For virtually all our 42 days across Italy we'd had good weather: beautiful in the Alps, a bit dull and foggy in the mornings across the plain but hardly any rain. But for one day, as we rode south of Conegliano, just where the mountains hit the plain, we experienced a monsoon. Heavy rain at night and solidly all morning meant that the rivers were all full to the brim, or higher – many had spilled out of their banks and over the fields and roads. Normally small streams were impassable and we had to make many detours. A French rider Magali Pavin had crossed Italy a couple of years ago in the wettest autumn that anyone could remember. We thought we'd been having things too easy, but this day must have been the wettest 31st October for, ooh, ages. That night, at a horse place called Gallo Rosso, we accepted the offer of sleeping in their big clubhouse and turned the heating up high to dry out all our stuff.
Our last day to Premariacco turned out to be a long one (50km) due to a couple of navigational errors and a new autostrada not shown on my 1973 map. But Antonietta and Dario rode out to meet us and they led us back to their home as the sun set behind us and the mountains of Slovenia rose up in front. The next day they took us to the Fiera dei Cavalli at Verona, the huge festival of horses that takes place every year. We met friends from six of our night's stops across Italy and it gave us another chance to thank them.
We rested for a few days with Antonietta and Dario and couldn't have found anyone nicer, friendlier or more helpful. We slept in five star comfort on the top floor of their lovely house, our first bed since the bunk on the ferry over from Plymouth. Everything was washed, everything repaired, modifications made to equipment. We talked for hours about everything, especially all aspects of horse travel.

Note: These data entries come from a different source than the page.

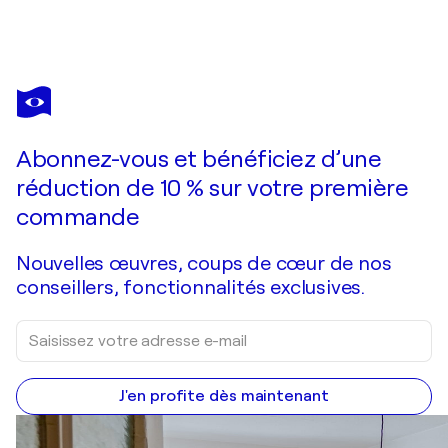
LAURE
POLIN
Vous avez adoré cette oeuvre mais elle est vendue ?
LE PHOENYX
Abonnez-vous et bénéficiez d’une
Je passe commande
réduction de 10 % sur votre première
commande
Nouvelles œuvres, coups de cœur de nos
conseillers, fonctionnalités exclusives.
J'en profite dès maintenant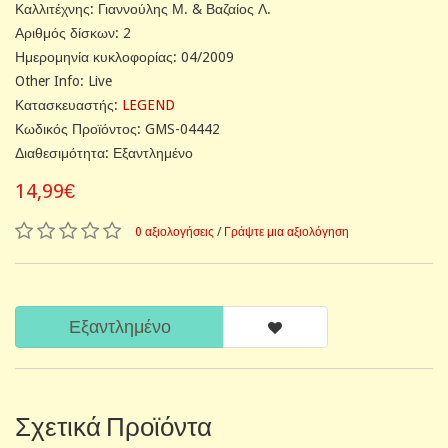
Καλλιτέχνης: Γιαννούλης Μ. & Βαζαίος Λ.
Αριθμός δίσκων: 2
Ημερομηνία κυκλοφορίας: 04/2009
Other Info: Live
Κατασκευαστής:
LEGEND
Κωδικός Προϊόντος: GMS-04442
Διαθεσιμότητα: Εξαντλημένο
14,99€
0 αξιολογήσεις
/
Γράψτε μια αξιολόγηση
Εξαντλημένο
Σχετικά Προϊόντα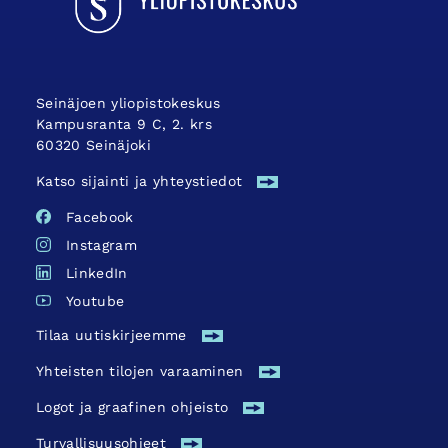
Seinäjoen yliopistokeskus
Kampusranta 9 C, 2. krs
60320 Seinäjoki
Katso sijainti ja yhteystiedot
Facebook
Instagram
LinkedIn
Youtube
Tilaa uutiskirjeemme
Yhteisten tilojen varaaminen
Logot ja graafinen ohjeisto
Turvallisuus­ohjeet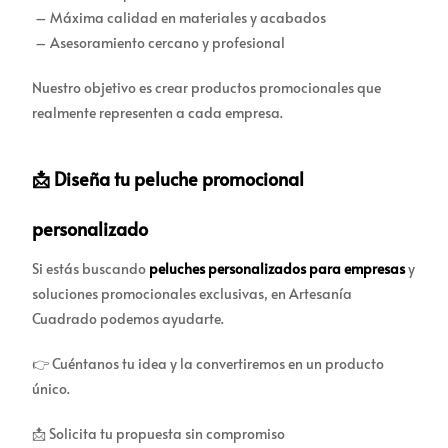
– Máxima calidad en materiales y acabados
– Asesoramiento cercano y profesional
Nuestro objetivo es crear productos promocionales que
realmente representen a cada empresa.
📩 Diseña tu peluche promocional
personalizado
Si estás buscando
peluches personalizados para empresas
y
soluciones promocionales exclusivas, en Artesanía
Cuadrado podemos ayudarte.
👉 Cuéntanos tu idea y la convertiremos en un producto
único.
📩 Solicita tu propuesta sin compromiso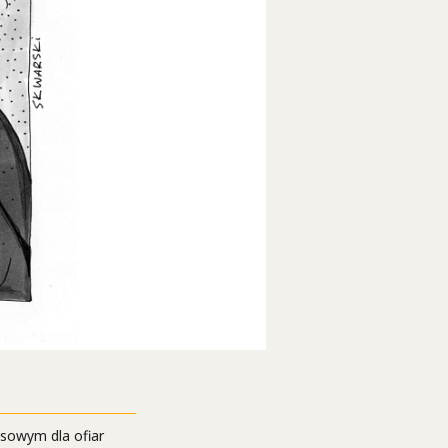
nsowym dla ofiar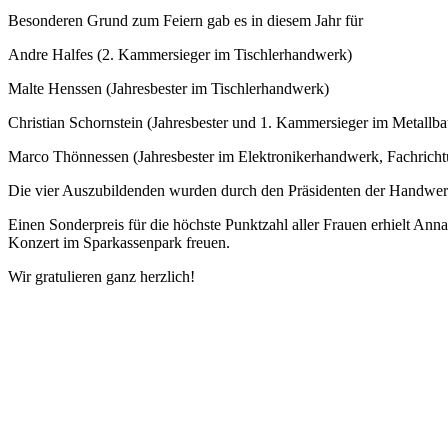
Besonderen Grund zum Feiern gab es in diesem Jahr für
Andre Halfes (2. Kammersieger im Tischlerhandwerk)
Malte Henssen (Jahresbester im Tischlerhandwerk)
Christian Schornstein (Jahresbester und 1. Kammersieger im Metall
Marco Thönnessen (Jahresbester im Elektronikerhandwerk, Fachrich
Die vier Auszubildenden wurden durch den Präsidenten der Handwerk
Einen Sonderpreis für die höchste Punktzahl aller Frauen erhielt An
Konzert im Sparkassenpark freuen.
Wir gratulieren ganz herzlich!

Always riding from home, they've done long trips all over Europe, including one to Russia and the Baltic Sea. They knew exactly how they could help us the most and they did. Maps, addresses of good places in Slovenia and Hungary, a reconnaissance mission to check out the first day's ride into Slovenia. We couldn't believe how lucky we were to have met them and found we had many other things in common besides the horses. Three thousand seven hundred horse kilometres from Llandeilo, we were made to feel at home: mountain pictures on the walls, Bob and Bruce on the CD player.